Он снова ушёл. Минуты тянулись, как вечность. Я смотрела на рельсы, на чёрный лес вдали, и мне казалось, что он смотрит на нас в ответ.
Потом, наконец, гул. Сначала сиплый, будто старик кашлянул. Потом — рывок, и состав снова дёрнулся вперёд. Вагоны заскрипели, закачались. Поезд ожил.
Илья радостно крикнул:
— Я же говорил! Он живой!
Я улыбнулась ему, но Глеб посмотрел только вниз, в карту.
Корнеев вернулся через час. Сел у двери, закурил и сказал так спокойно, будто говорил о погоде:
— Неделя. Максимум. Потом топливо кончится.
И никто не нашёл, что ответить.
Людей в поезде было больше, чем хотелось бы.
Когда мы уходили из деревни, кто-то не успел, кто-то остался — но добрая половина забилась в вагоны вместе с нами. Теперь это не просто отряд, а целая стая.
В первом вагоне сидят старики. Те, кто не может уже ходить далеко. Они укутаны в платки и старые шинели, греют руки над жестянками с углями. Иногда я слышу, как они шепчут молитвы.
Во втором — семьи. Дети плачут ночами, укачанные на жёстких нарах. Женщины варят на горелках что-то из того, что успели взять. Запах тушёнки теперь стоит постоянно, впитался в металл.
Мы держимся ближе к локомотиву. Не потому что хотим быть главными, а потому что так спокойнее — меньше народу вокруг, меньше глаз, меньше разговоров.
И всё равно разговоров хватает.
— Сколько мы ещё поедем? — спрашивают.
— Где остановимся?
— Там, впереди, точно безопасно?
Глеб не отвечает. Тёма тоже. Корнеев огрызается, но люди уже привыкли.
Иногда я ловлю на себе взгляды. Сочувственные. Жалостливые. Все знают, что Никиты больше нет. И это режет сильнее, чем если бы они молчали.
Илья старается быть рядом со мной. Он держит свой блокнот и что-то рисует. Вчера он показал мне картинку: наш поезд, длинный, чёрный, с дымом над головой. Подпись кривыми буквами: «Мы — живые».
Я не знала, что ответить.
Ссора началась из-за пустяка.
Обычная банка тушёнки.
Женщина из второго вагона — Марфа, кажется, — решила, что мы «забрали лишнее». Тёма в шутку сказал, что «мы и так половину на вас тратим». Люди засмеялись, но не все.
— А чего вы вообще нами командуете? — сказал один из мужиков, здоровый, с красным лицом. Я не знаю его имени, но он всё время держится рядом с Марфой. — Сначала деревню в мясо превратили, теперь в этом корыте нас в никуда тащите.

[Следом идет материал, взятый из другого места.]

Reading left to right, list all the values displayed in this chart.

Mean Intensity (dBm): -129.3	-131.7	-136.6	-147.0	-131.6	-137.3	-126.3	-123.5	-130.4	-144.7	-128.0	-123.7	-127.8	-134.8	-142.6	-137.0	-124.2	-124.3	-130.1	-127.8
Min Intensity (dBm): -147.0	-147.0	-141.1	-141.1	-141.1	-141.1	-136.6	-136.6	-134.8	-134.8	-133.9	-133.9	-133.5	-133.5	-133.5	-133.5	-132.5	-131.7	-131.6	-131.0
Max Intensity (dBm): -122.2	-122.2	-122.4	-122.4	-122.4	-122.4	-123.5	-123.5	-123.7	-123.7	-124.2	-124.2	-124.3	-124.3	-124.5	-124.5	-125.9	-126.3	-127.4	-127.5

— В никуда лучше, чем в пасть ходячим, — огрызнулся Тёма.
— А может, и нет, — упрямо сказал тот. — Может, надо было остаться.

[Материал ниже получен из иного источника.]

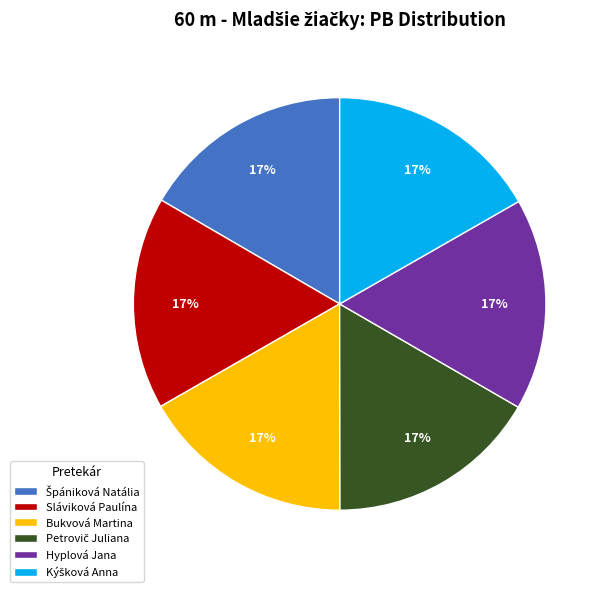

Is it true that Bukvová Martina is 25% of the pie?

False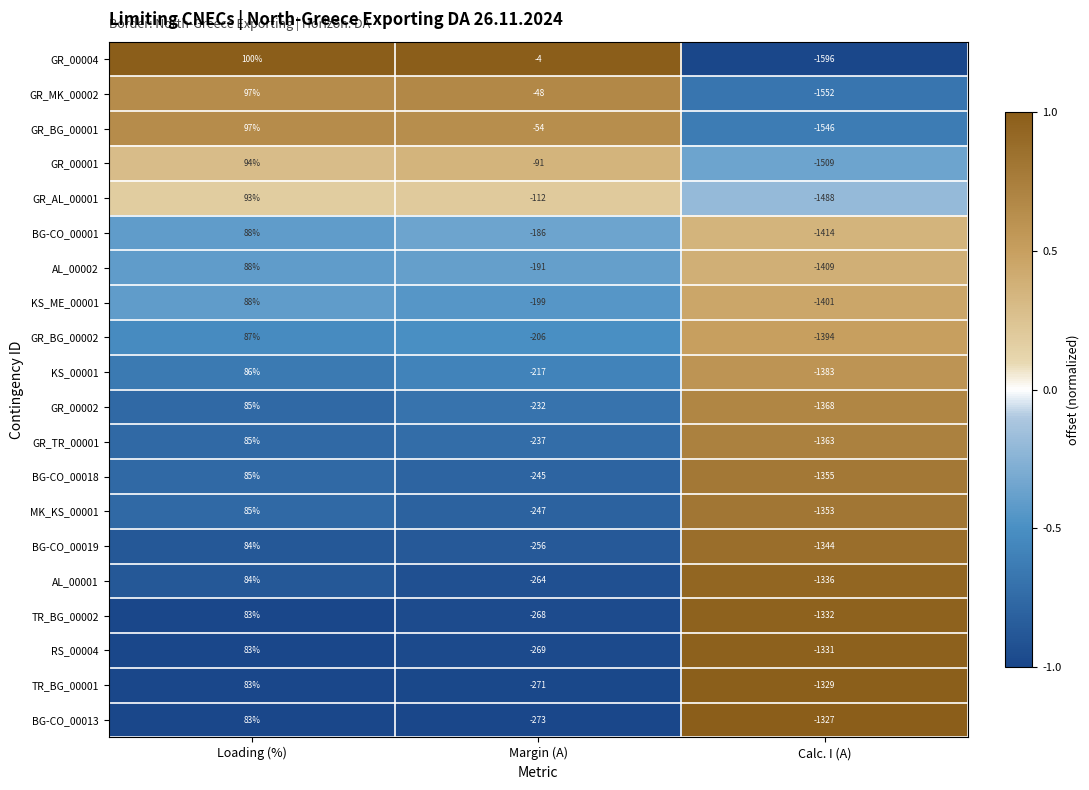

Where does the KS_00001 series first go above -217?

Loading (%)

Гул голосов усиливался. Кто-то за деревенских, кто-то — за нас. Старики молчали, только качали головами. Дети жались к матерям.
Глеб поднялся. Встал так, что сразу стало тише. Он не повышал голос, но в его словах была сталь:
— Если бы мы остались — никто бы сейчас не сидел в этом вагоне. Деревни больше нет. Хотите спорить — спорьте. Хотите выйти — дверь там. Но я вас предупреждаю: пешком далеко не уйдёте.
Мужик шагнул ближе.
— А может, пора решить, кто здесь главный? Ты, что ли?
Я видела, как напрягся Корнеев. Ещё чуть — и он врежет этому дураку прямо в зубы. Но я опередила.
— Замолчите оба, — сказала я. — Мы или вместе, или никак. Хотите драться — идите наружу. Там вас быстро рассудят.
Снова тишина. Только стук колёс. Люди переглядывались, бурчали, но постепенно утихли. Мужик плюнул на пол, развернулся и сел обратно.
И всё равно я знала: это ещё не конец.
Когда у людей кончается еда и надежда — начинаются враги. И порой они ближе, чем ходячие.
Я сидела у окна и смотрела, как за стеклом тянется серый мартовский пейзаж. Поля, леса, редкие деревни без огня в окнах. Снег таял, превращаясь в грязь. Мир будто сам выдыхал последние силы после зимы.
В вагоне стояла тишина. Даже дети больше не плакали — устали.
И только стук колёс напоминал, что мы всё ещё движемся.
Но внутри — что-то уже остановилось. Я чувствовала это. Ссора была не случайностью. Люди ищут виноватых. И скоро найдут. Может быть, нас. Может быть, друг друга.
Поезд ещё цел. Но я впервые поняла: расколоться он может не на рельсах, а внутри.